What Is Surfactant and Why Is It Important in Pregnancy?

Pulmonary surfactant is a complex, fatty substance produced within the lungs, composed mainly of phospholipids (fats) and specialized proteins. It acts as a coating on the inner surface of the tiny air sacs in the lungs, enabling them to function correctly. The presence of surfactant largely determines the survival prospects of infants born prematurely.

How Surfactant Supports Breathing

The lungs contain millions of microscopic air sacs called alveoli, where oxygen enters the blood and carbon dioxide is removed. These sacs are lined with fluid, which creates surface tension that constantly pulls the walls inward, causing them to collapse upon exhalation.

Surfactant’s primary function is to counteract this collapsing force. It works by inserting itself between water molecules, effectively reducing surface tension to near zero. This allows the alveoli to remain slightly inflated, even after the breath is expelled, reducing the physical effort required for the next breath and preventing lung exhaustion.

The Timeline of Fetal Lung Development

Surfactant production is a developmental process carried out by specialized cells within the lungs, known as Type II alveolar cells.
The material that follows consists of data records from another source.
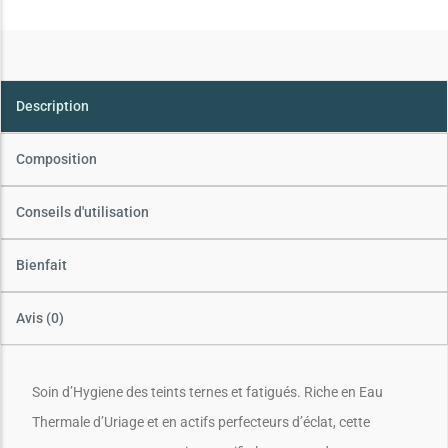
Description
Composition
Conseils d'utilisation
Bienfait
Avis (0)
Soin d’Hygiene des teints ternes et fatigués. Riche en Eau
Thermale d’Uriage et en actifs perfecteurs d’éclat, cette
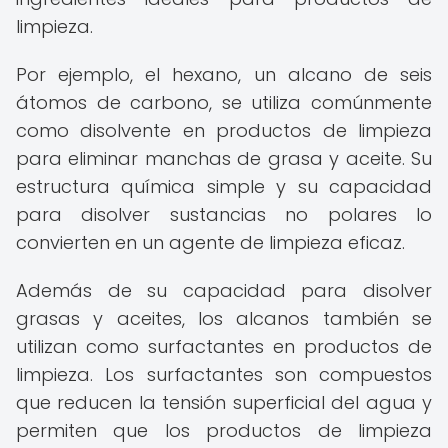
limpieza.
Por ejemplo, el hexano, un alcano de seis
átomos de carbono, se utiliza comúnmente
como disolvente en productos de limpieza
para eliminar manchas de grasa y aceite. Su
estructura química simple y su capacidad
para disolver sustancias no polares lo
convierten en un agente de limpieza eficaz.
Además de su capacidad para disolver
grasas y aceites, los alcanos también se
utilizan como surfactantes en productos de
limpieza. Los surfactantes son compuestos
que reducen la tensión superficial del agua y
permiten que los productos de limpieza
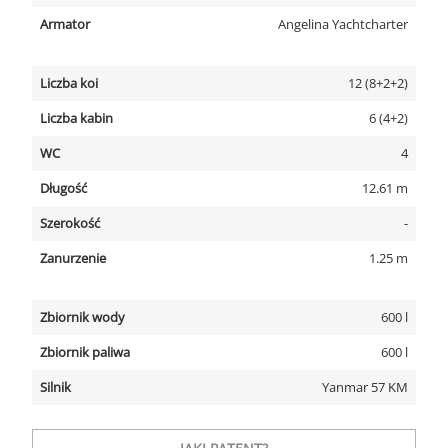
Armator
Angelina Yachtcharter
Liczba koi
12 (8+2+2)
Liczba kabin
6 (4+2)
WC
4
Długość
12.61 m
Szerokość
-
Zanurzenie
1.25 m
Zbiornik wody
600 l
Zbiornik paliwa
600 l
Silnik
Yanmar 57 KM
These cells begin producing small amounts of surfactant as early as 20 to 24 weeks of pregnancy.

However, this initial quantity is insufficient for independent breathing. Production accelerates significantly during the late second and third trimesters. Lung maturity, defined by having enough surfactant to prevent collapse, is typically achieved between 32 and 36 weeks of gestation. Premature birth before this window means the lungs are biologically immature and lack the necessary coating for breathing air.

Understanding Respiratory Distress Syndrome

A deficiency of pulmonary surfactant in a newborn leads to Respiratory Distress Syndrome (RDS). Without the stabilizing effect of surfactant, the infant’s alveoli repeatedly collapse upon exhalation. The baby must use significant effort to re-inflate the lungs with every breath, quickly leading to fatigue.
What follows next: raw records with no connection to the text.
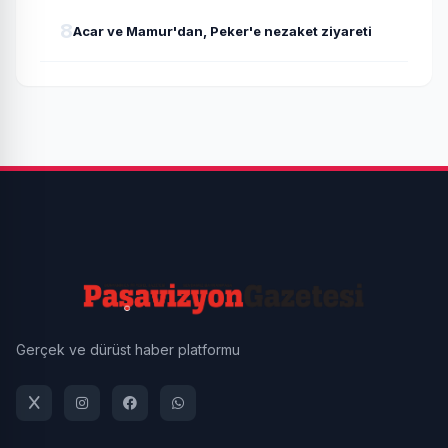
8
Acar ve Mamur'dan, Peker'e nezaket ziyareti
Gerçek ve dürüst haber platformu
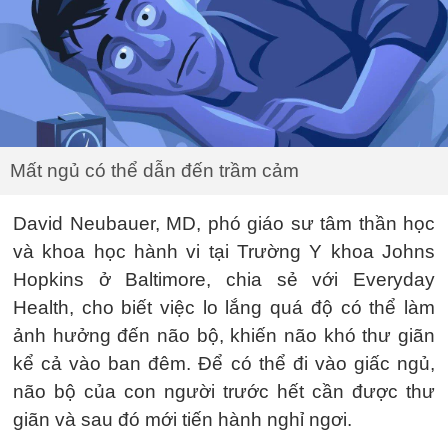
Mất ngủ có thể dẫn đến trầm cảm
David Neubauer, MD, phó giáo sư tâm thần học
và khoa học hành vi tại Trường Y khoa Johns
Hopkins ở Baltimore, chia sẻ với Everyday
Health, cho biết việc lo lắng quá độ có thể làm
ảnh hưởng đến não bộ, khiến não khó thư giãn
kể cả vào ban đêm. Để có thể đi vào giấc ngủ,
não bộ của con người trước hết cần được thư
giãn và sau đó mới tiến hành nghỉ ngơi.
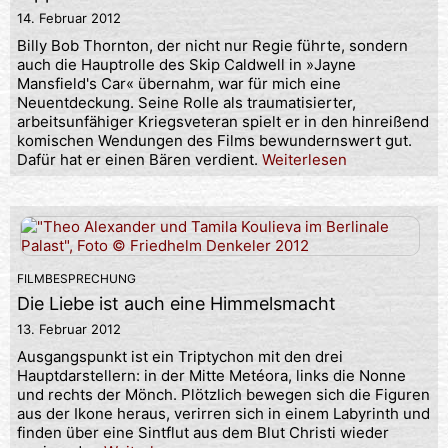
14. Februar 2012
Billy Bob Thornton, der nicht nur Regie führte, sondern
auch die Hauptrolle des Skip Caldwell in »Jayne
Mansfield's Car« übernahm, war für mich eine
Neuentdeckung. Seine Rolle als traumatisierter,
arbeitsunfähiger Kriegsveteran spielt er in den hinreißend
komischen Wendungen des Films bewundernswert gut.
Dafür hat er einen Bären verdient.
Weiterlesen
FILMBESPRECHUNG
Die Liebe ist auch eine Himmelsmacht
13. Februar 2012
Ausgangspunkt ist ein Triptychon mit den drei
Hauptdarstellern: in der Mitte Metéora, links die Nonne
und rechts der Mönch. Plötzlich bewegen sich die Figuren
aus der Ikone heraus, verirren sich in einem Labyrinth und
finden über eine Sintflut aus dem Blut Christi wieder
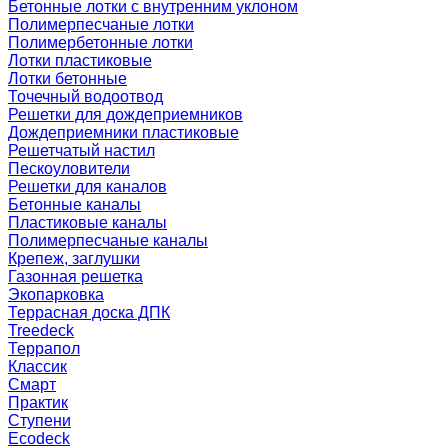
Бетонные лотки с внутренним уклоном
Полимерпесчаные лотки
Полимербетонные лотки
Лотки пластиковые
Лотки бетонные
Точечный водоотвод
Решетки для дождеприемников
Дождеприемники пластиковые
Решетчатый настил
Пескоуловители
Решетки для каналов
Бетонные каналы
Пластиковые каналы
Полимерпесчаные каналы
Крепеж, заглушки
Газонная решетка
Экопарковка
Террасная доска ДПК
Treedeck
Террапол
Классик
Смарт
Практик
Ступени
Ecodeck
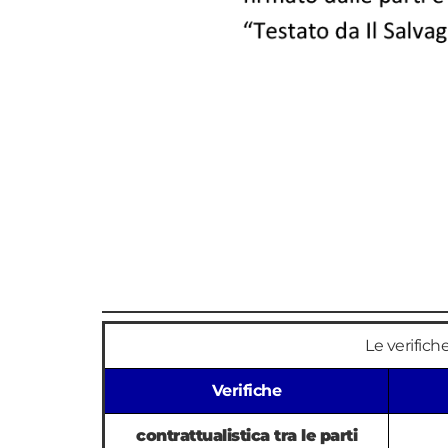
Le verific
Verifiche
contrattualistica tra le parti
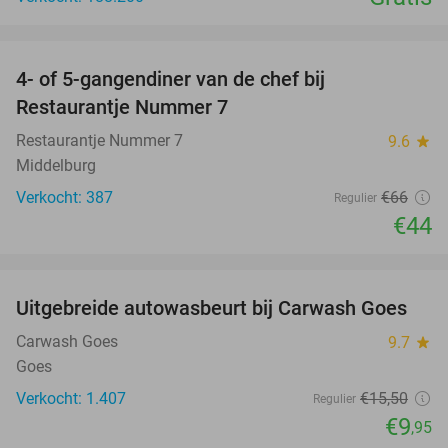
favorite_border
4- of 5-gangendiner van de chef bij
33%
Restaurantje Nummer 7
Restaurantje Nummer 7
9.6
star
Middelburg
Verkocht: 387
€66
Regulier
€44
favorite_border
Uitgebreide autowasbeurt bij Carwash Goes
36%
Carwash Goes
9.7
star
Goes
Verkocht: 1.407
€15
,50
Regulier
€9
,95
This struggle is visible as rapid, shallow breathing, often accompanied by an audible grunting sound. Since the lungs are not fully expanding, gas exchange is compromised, resulting in low oxygen levels. A severe lack of oxygen causes a bluish discoloration of the skin and mucous membranes, known as cyanosis.

Treating Surfactant Deficiency

Two main strategies manage surfactant deficiency in premature infants. The first is antenatal treatment, where corticosteroids (typically betamethasone) are administered to the mother when premature delivery is anticipated between 24 and 34 weeks gestation. These injections cross the placenta, accelerating the maturation of the Type II alveolar cells. Corticosteroids stimulate the production and release of natural surfactant, significantly reducing the severity of RDS at birth.

The second strategy is postnatal treatment, which involves administering exogenous surfactant replacement therapy directly to the newborn’s lungs. This liquid suspension, often derived from animal sources or made synthetically, is delivered through a tube placed in the baby’s windpipe. Administering this replacement surfactant immediately coats the alveolar surfaces, restoring the necessary surface-tension-lowering properties. Early administration, often within the first two hours of life, can reduce mortality and the risk of complications associated with the syndrome.